- Problem
Nothing below is to be printed except the lines between the line holding "En tant que" and the line holding "base solide, des", inclusive, each exactly as it appears.

- Task input
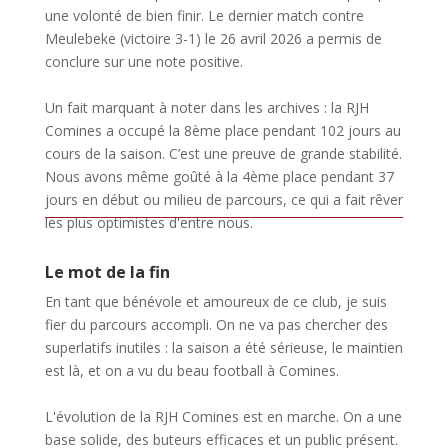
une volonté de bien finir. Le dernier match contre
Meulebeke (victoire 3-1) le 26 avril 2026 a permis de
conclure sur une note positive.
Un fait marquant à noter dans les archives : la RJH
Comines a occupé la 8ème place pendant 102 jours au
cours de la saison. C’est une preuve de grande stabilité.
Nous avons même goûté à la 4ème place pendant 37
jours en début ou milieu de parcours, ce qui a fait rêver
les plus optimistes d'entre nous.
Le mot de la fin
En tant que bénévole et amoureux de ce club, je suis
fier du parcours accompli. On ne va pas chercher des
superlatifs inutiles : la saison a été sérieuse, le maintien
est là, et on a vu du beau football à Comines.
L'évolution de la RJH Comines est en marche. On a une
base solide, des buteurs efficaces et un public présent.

...

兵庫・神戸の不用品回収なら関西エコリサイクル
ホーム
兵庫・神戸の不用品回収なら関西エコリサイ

- Result for this exercise
En tant que bénévole et amoureux de ce club, je suis
fier du parcours accompli. On ne va pas chercher des
superlatifs inutiles : la saison a été sérieuse, le maintien
est là, et on a vu du beau football à Comines.
L'évolution de la RJH Comines est en marche. On a une
base solide, des buteurs efficaces et un public présent.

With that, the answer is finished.